On the role of games in the mobile market:

Jim Merrick, Director, Marketing: Games are the lens through which many of us perceive the power of our devices. It's not about updating my Facebook page faster. If I can see 1080p video on this smartphone, my games will look phenomenal. That's something everybody can understand. It's a big criteria in the purchase process for how people choose handsets today. Michelle Leyden Li, Senior Director, Marketing: People who weren't 'Gamers', once they have a mobile device in their hands, they become gamers, and I think that's really exciting for the industry. We look at gaming as part of the larger multimedia bucket that comprises what people do with their devices.

On establishing partnerships with game developers:

MLL: We have, at last count, more than 500 devices commercially available with Snapdragon worldwide. If you look at the amount of people with Snapdragon devices, it's huge, particularly in smartphones. Ask our competitors how many smartphones they're in. Just from a momentum standpoint, our GPU is millions of peoples' hands for smartphone gaming. We need to enable the ecosystem and the developers, so we have incredibly robust tools for our GPU, we have an SDK, one of the only mobile profiler tools in the industry for graphics, and we're increasingly working with not only game developers, but game engine providers, the Unity engine is ported to Snapdragon...that's critical to what we're doing with our processor. JM: Nvidia has this tremendous pedigree...but they're not driving the power profiling the way they need to, and that's one of the barriers for them getting into mobile devices, and they don't have the connectivity piece either. It is new to the game industry to be working directly with Qualcomm and see what we have to offer, and middleware is the developer's gateway drug, if you will, for the developer...We're working very closely with Unity, that relationship is key, and obviously Epic and Unreal is key, Unigen has their own engine, and a lot of companies have their own middleware abstraction layers anyway, so we talk to them and try and optimize their mobile development experience.

On the future of traditional consoles:

MLL: I don't think fixed-function devices will go away. I've been in this industry for 20 years, nothing ever goes away. There's still ISA in a PC somewhere.

On mobile games for emerging markets:

MLL: In mature markets, people are additive -- they have multiple devices they can play on. When you look at emerging markets, though, most people can only afford one device, and that'll be their smartphone, and that's the first device they'll have a gaming experience on that they own. One of the things we do with our Adreno GPU is we take the high-end version and do a waterfall version of it, the 305, so we can bring a really nice game experience for smartphones in emerging markets...We've seen great pickup in the BRIC [Brazil, Russia, India, China] markets, and we've seen great pickup working with mobile game developers to bring more games to those markets.

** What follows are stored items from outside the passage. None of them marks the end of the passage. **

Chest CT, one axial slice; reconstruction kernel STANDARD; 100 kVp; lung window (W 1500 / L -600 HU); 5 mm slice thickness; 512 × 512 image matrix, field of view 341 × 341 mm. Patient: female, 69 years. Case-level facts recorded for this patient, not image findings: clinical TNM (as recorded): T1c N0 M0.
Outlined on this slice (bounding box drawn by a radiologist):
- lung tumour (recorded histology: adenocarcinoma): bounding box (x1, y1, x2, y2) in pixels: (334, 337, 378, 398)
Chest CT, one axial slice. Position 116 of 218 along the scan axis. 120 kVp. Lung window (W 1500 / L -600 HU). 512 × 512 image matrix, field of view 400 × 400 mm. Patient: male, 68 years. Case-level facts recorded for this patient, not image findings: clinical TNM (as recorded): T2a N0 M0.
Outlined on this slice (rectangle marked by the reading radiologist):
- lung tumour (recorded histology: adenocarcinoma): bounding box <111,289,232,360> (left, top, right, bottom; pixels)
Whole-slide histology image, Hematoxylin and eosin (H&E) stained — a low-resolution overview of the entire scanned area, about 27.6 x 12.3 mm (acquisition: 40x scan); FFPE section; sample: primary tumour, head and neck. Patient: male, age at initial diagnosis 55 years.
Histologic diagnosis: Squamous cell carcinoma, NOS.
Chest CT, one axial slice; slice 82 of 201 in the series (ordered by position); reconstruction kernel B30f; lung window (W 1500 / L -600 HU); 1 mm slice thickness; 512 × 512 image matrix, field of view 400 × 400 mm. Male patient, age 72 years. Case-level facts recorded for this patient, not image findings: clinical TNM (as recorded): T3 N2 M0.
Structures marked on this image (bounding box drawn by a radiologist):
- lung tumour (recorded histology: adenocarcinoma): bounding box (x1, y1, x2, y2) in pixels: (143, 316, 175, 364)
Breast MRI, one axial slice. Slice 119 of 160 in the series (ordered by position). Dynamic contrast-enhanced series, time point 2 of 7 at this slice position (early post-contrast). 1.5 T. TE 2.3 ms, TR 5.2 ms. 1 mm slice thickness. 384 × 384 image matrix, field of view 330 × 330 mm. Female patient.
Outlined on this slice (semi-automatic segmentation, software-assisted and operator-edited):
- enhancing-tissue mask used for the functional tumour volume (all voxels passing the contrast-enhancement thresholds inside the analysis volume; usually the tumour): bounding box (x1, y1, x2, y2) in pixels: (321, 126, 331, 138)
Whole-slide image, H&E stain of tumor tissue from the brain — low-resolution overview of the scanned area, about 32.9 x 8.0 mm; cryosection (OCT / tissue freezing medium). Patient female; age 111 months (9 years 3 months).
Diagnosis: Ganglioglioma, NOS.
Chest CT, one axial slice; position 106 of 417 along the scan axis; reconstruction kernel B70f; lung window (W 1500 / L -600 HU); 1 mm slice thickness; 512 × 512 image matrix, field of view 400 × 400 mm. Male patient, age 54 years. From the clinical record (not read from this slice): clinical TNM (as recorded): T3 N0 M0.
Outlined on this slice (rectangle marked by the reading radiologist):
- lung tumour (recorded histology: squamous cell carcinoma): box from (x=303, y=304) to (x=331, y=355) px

On Snapdragon 800's gesture/human interaction capabilities:

MLL: We provide software stacks -- firmware, middleware -- that actually enable a lot of our gestures. We have 5-mic support so you can do ultrasound, and do a whole range of gestures around ultrasound. If you don't have good software, it doesn't matter if you have good hardware, you're not going to have a good experience, especially with gestures. JM: It's a system's approach -- you have the CPU, GPU, and a DSP, which is an important part of Snapdragon and one of the achilles heel's of the Kinect. Originally, the Newton had a DSP, and that was going to take care of a lot of the processing that Kinect is doing without having a huge memory impact or bandwidth implications on the CPU. That didn't really happen. Snapdragon has a DSP that runs on extremely low power, can run all the edge detection if you're doing recognition, speech codecs, audio codecs, that sort of thing.

On mobile app store overpopulation:

MLL: It's like that whenever you see a paradigm shift in the industry, and over the next few years you'll see a lot of that shake out. You won't see a massive amount of applications, you'll see a few that stick.

On cloud streaming games services:

MLL: We think anything connected is great, particularly for connectivity -- in order to make cloud gaming work, you have to have really robust connectivity, you can't have latency, so for Qualcomm, that's our bailiwick, we love that. I remember when Sun was pushing the 'thin client', and it didn't really work. There was this dream that thin client would be everywhere and it was all about the backend -- and people hated it, especially with games.